- Chart interpretation exercises
>>>>

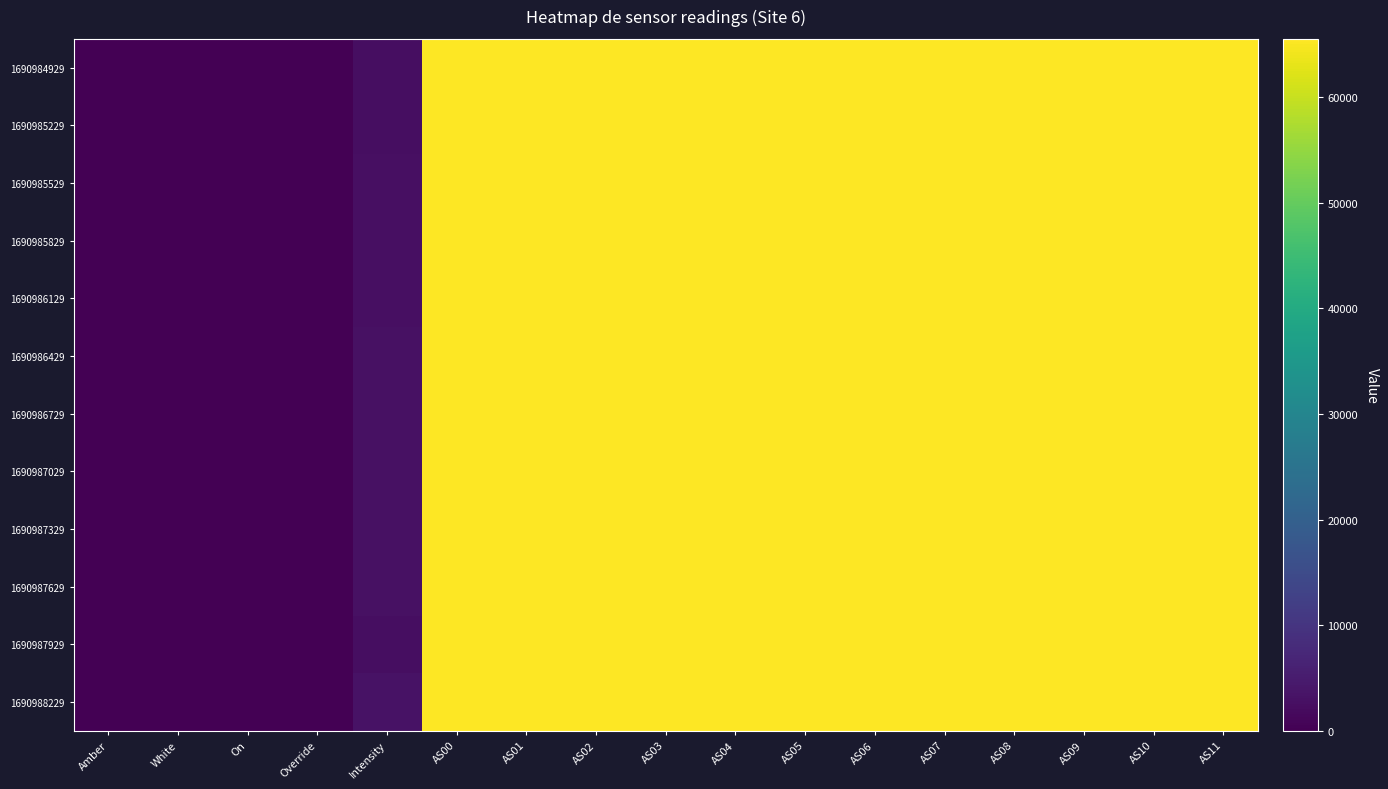

Which category has the highest value across all series?

AS00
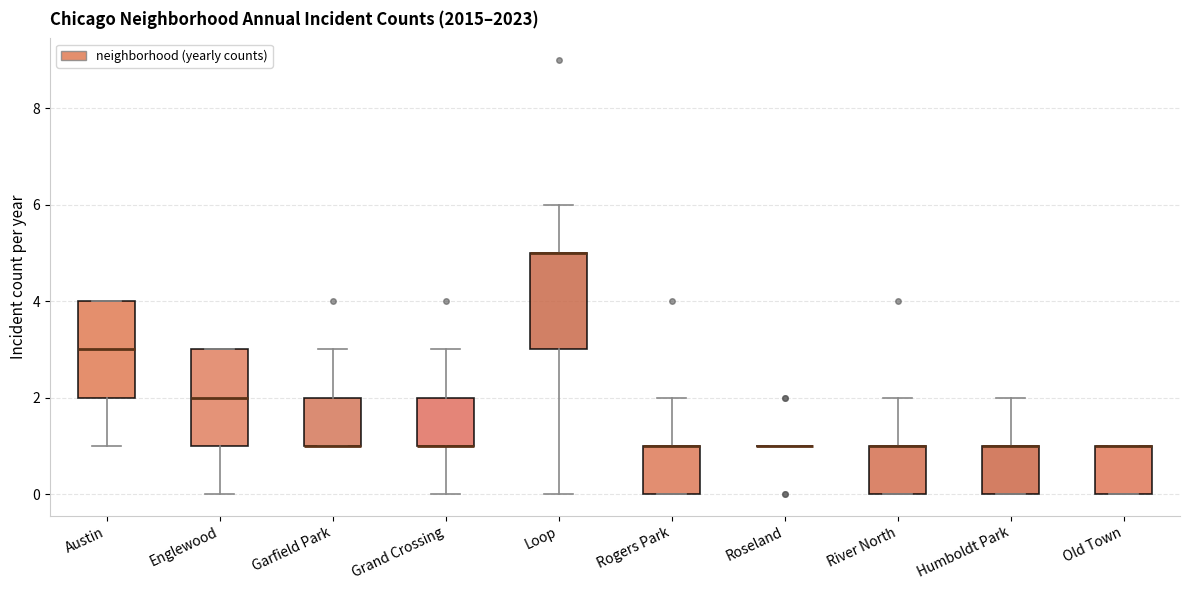

Reading left to right, read every box against the y-axis: the position of its median line, the range the box covers, and the ends of its whiskers. The values are not printed on the chart, so give them approximately, as read against the axis.

Austin: median 3, box 2 to 4, whiskers 1 to 4
Englewood: median 2, box 1 to 3, whiskers 0 to 3
Garfield Park: median 1 (drawn on the box's lower edge), box 1 to 2, whiskers 1 to 3
Grand Crossing: median 1 (drawn on the box's lower edge), box 1 to 2, whiskers 0 to 3
Loop: median 5 (drawn on the box's upper edge), box 3 to 5, whiskers 0 to 6
Rogers Park: median 1 (drawn on the box's upper edge), box 0 to 1, whiskers 0 to 2
Roseland: box collapsed to a line at 1, whiskers 1 to 1
River North: median 1 (drawn on the box's upper edge), box 0 to 1, whiskers 0 to 2
Humboldt Park: median 1 (drawn on the box's upper edge), box 0 to 1, whiskers 0 to 2
Old Town: median 1 (drawn on the box's upper edge), box 0 to 1, whiskers 0 to 1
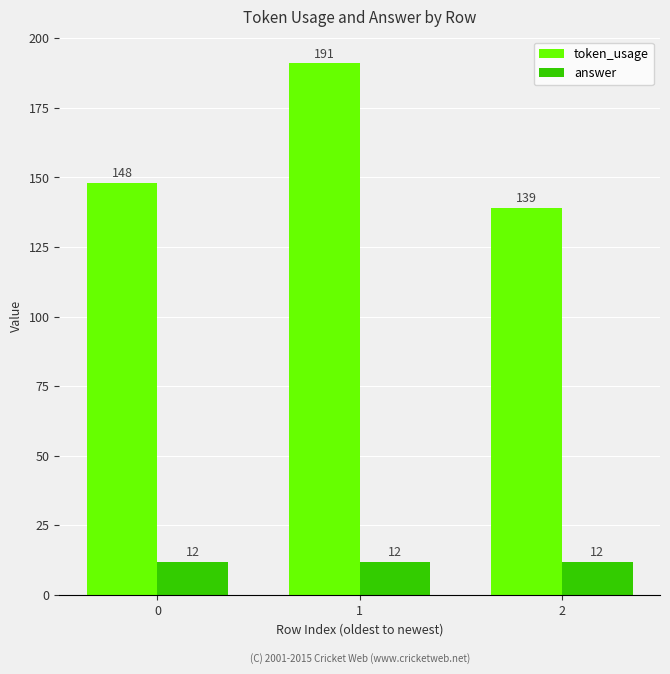

At how many categories does at least one series exceed 32?

3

<<<<

- What is expected
Repeat the entire listing above word for word, leaving out the pictures.

- Result
Which category has the highest value across all series?

AS00

Reading left to right, read every box against the y-axis: the position of its median line, the range the box covers, and the ends of its whiskers. The values are not printed on the chart, so give them approximately, as read against the axis.

Austin: median 3, box 2 to 4, whiskers 1 to 4
Englewood: median 2, box 1 to 3, whiskers 0 to 3
Garfield Park: median 1 (drawn on the box's lower edge), box 1 to 2, whiskers 1 to 3
Grand Crossing: median 1 (drawn on the box's lower edge), box 1 to 2, whiskers 0 to 3
Loop: median 5 (drawn on the box's upper edge), box 3 to 5, whiskers 0 to 6
Rogers Park: median 1 (drawn on the box's upper edge), box 0 to 1, whiskers 0 to 2
Roseland: box collapsed to a line at 1, whiskers 1 to 1
River North: median 1 (drawn on the box's upper edge), box 0 to 1, whiskers 0 to 2
Humboldt Park: median 1 (drawn on the box's upper edge), box 0 to 1, whiskers 0 to 2
Old Town: median 1 (drawn on the box's upper edge), box 0 to 1, whiskers 0 to 1

At how many categories does at least one series exceed 32?

3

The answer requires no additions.